# Check Switch



## Al Fischer (Mar 27, 2012)

When setting up my 211k in the RV using a single legacy LNB on a Winegard Crank Up Dish the instruction from Winegard is to let the 211k runa Check Switch with the coax from the dish disconnected to 'clear the switch settings'.

This takes 16 minutes to go through all 38 steps! 

Is there any way to just zap the stored settings to the cleared state that would take less than 16 looong minutes?


----------



## Ray [email protected] Network (Dec 28, 2010)
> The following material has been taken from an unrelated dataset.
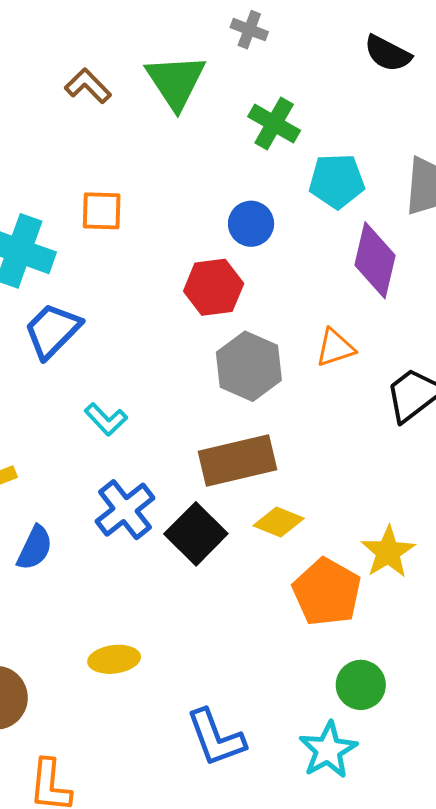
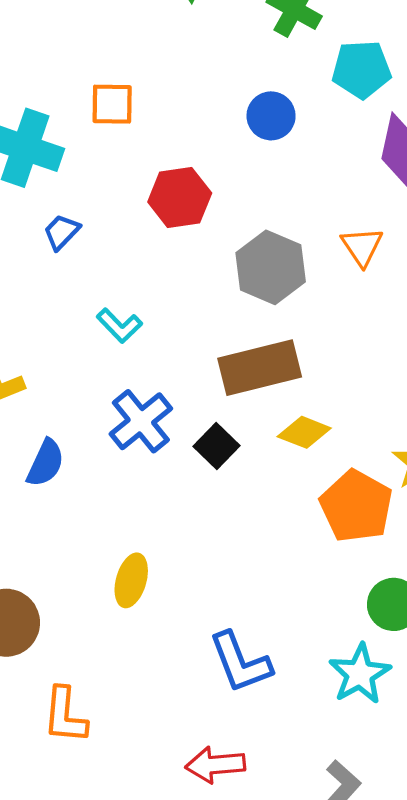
red hexagon: (214, 287) -> (180, 197), moved
blue trapezoid: (52, 331) -> (61, 232), size x0.6
orange triangle: (335, 348) -> (362, 246), turned -45
black square: (196, 534) -> (217, 446), size x0.7
yellow ellipse: (114, 659) -> (131, 580), turned -66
When the receiver sees the LNB, especially with the new dishes, it will run through, normally, 4 steps. With the coax not connected to the receiver from the dish, it will run through all 38 steps because it is not finding what it should. In answer to your question, without the coax connected to the receiver, the time needed to complete the check switch can not be sped up. If you have further questions, please let me know. Thanks.



Al Fischer said:


> When setting up my 211k in the RV using a single legacy LNB on a Winegard Crank Up Dish the instruction from Winegard is to let the 211k runa Check Switch with the coax from the dish disconnected to 'clear the switch settings'.
> 
> This takes 16 minutes to go through all 38 steps!
> 
> Is there any way to just zap the stored settings to the cleared state that would take less than 16 looong minutes?


----------



## Al Fischer (Mar 27, 2012)

OK. Maybe not to speed up the 38 stems but is there a better way to take a rcvr from home set up for a 3 LNB dish and connect and use it on a single LNB?
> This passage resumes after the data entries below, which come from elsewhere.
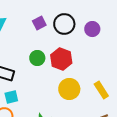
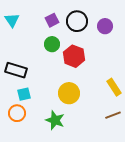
green circle: (37, 58) -> (52, 44), moved
yellow circle: (69, 89) -> (69, 93), moved

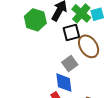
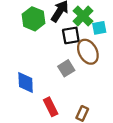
cyan square: (97, 14) -> (99, 28), moved
blue diamond: (64, 83) -> (26, 83), moved

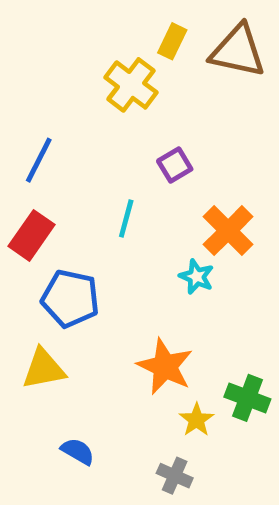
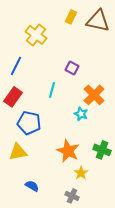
yellow cross: (131, 85) -> (36, 35), moved
purple square: (175, 165) -> (72, 68), turned -32
green cross: (247, 398) -> (102, 150), moved

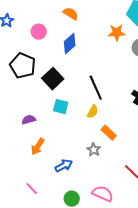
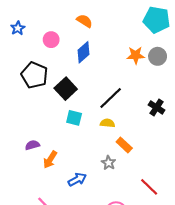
orange star: (117, 33) -> (136, 55), moved
black line: (96, 88) -> (111, 98), turned 70
yellow semicircle: (93, 112) -> (107, 123), turned -112
purple semicircle: (29, 120) -> (32, 145), moved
The procedure of doing it with the coax only results in clearing the matrix. I would expect ther might be a 'magic key' sequence that would do the same thing!


----------



## BobaBird (Mar 31, 2002)

Clearing the matrix can be useful for troubleshooting. Unless you're having problems, you should be able to connect directly to the other LNB/switch setup and run the check switch.


----------



## Al Fischer (Mar 27, 2012)

Thanks! I'll give that a try this afternoon. Figured that being new to this I would try the 'approved' Wonegard method first. Eliminating the 16 minutes to just clear the matrix is all I need.

One check switch withe the single LNB would be a big improvement.

When I get this down pat I will probably put together a 'HowTo'. It's needed!


----------